Monday afternoon, 15 August 1938
One summer day, a hurricane crashed into Louisiana’s southern coast. Its sudden fury caught Adán completely unprepared. Lake Pontchartrain’s waters whipped into giant waves that towered over his small sailing vessel. The hurricane’s wind savagely tore apart Adán’s sails just as Jamesie’s demon had devoured the Nosferatu ghouls. Adán tried to pilot the boat back to Eden Isle, but the massive waves broke over his boat, swiftly swamping it. As the boat sunk, Adán tied St. Columba’s relic around his neck. The waves dragged him to the depths–and what he was sure was his death. His prayer to God in that moment was similar to that of the Lord’s disciples upon the storm-wracked Sea of Galilee, petitioning not only for himself, but also the hard-won relic:
“Lord, save us! We perish!”
No sooner had he silently prayed those words, then did the hurricane’s fury miraculously cease. As Adán surfaced, he realized he was under the eye of the storm. Knowing that the providential relief would be temporary, he tried to swim to the storm–as his boat had sunk to Pontchartrain’s depths.

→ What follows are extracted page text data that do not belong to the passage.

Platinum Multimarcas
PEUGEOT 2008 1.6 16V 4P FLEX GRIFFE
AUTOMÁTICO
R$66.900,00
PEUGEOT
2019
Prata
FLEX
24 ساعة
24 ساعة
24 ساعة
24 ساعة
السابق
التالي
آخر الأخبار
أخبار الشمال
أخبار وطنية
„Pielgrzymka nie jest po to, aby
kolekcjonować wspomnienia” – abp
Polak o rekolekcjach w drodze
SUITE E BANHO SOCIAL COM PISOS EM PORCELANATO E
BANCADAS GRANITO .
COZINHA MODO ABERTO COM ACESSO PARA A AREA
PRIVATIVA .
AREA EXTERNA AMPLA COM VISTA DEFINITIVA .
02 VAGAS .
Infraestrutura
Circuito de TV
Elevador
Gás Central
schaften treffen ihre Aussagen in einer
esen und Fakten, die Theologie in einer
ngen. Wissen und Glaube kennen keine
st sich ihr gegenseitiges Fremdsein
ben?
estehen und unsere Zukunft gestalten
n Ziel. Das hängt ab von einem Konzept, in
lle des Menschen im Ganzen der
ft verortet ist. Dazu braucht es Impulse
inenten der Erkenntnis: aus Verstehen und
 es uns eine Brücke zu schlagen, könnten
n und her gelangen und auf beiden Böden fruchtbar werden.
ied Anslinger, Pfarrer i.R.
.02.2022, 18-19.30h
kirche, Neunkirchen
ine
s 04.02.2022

Yet, belong long, his long-starved and already enervated muscles began to fail him, even as the winds and waves resumed. The shore was in sight, but he could swim no farther. As he started to sink a second time, he felt something, or someone, take hold of his hand and lift his head above the water.
It was hard to see amidst the storm, but Adán recognized the face that stared down at him. It was his father’s. Tomás’ spirit had pulled him up onto a floating bole of cypress–the very same from Adán’s first vision. Cut down by loggers, the tree had been swept out into the lake by the storm. Riding upon it, Tomás’ spirit shone like a pillar of bright blue fire. Tomás wept as he bade farewell to his son:
“As God wills it.”
Tomás’ spirit then ascended up a heavenly ladder, disappearing from mortal view. Yet, the bright manifestation had alerted Pierre to Adán’s location and plight. The Jeansonnes had been looking for their ‘priest’, but they had been forced back to shore by the redoubling storm. With the aid of the buoyant cypress, Adán was just able to hold on and float long enough for Pierre, his brother Andre, and their neighbors to haul him from the water like the miraculous fish of four years past.
Once safely sheltered inside, they marveled at the good fortune of seeing “St. Elmo’s fire” shinning from the cypress branch. Adán–half-drowned, near-starved, and utterly spent–could only call out his father’s name before physical and spiritual exhaustion pulled him firmly into sleep’s embrace.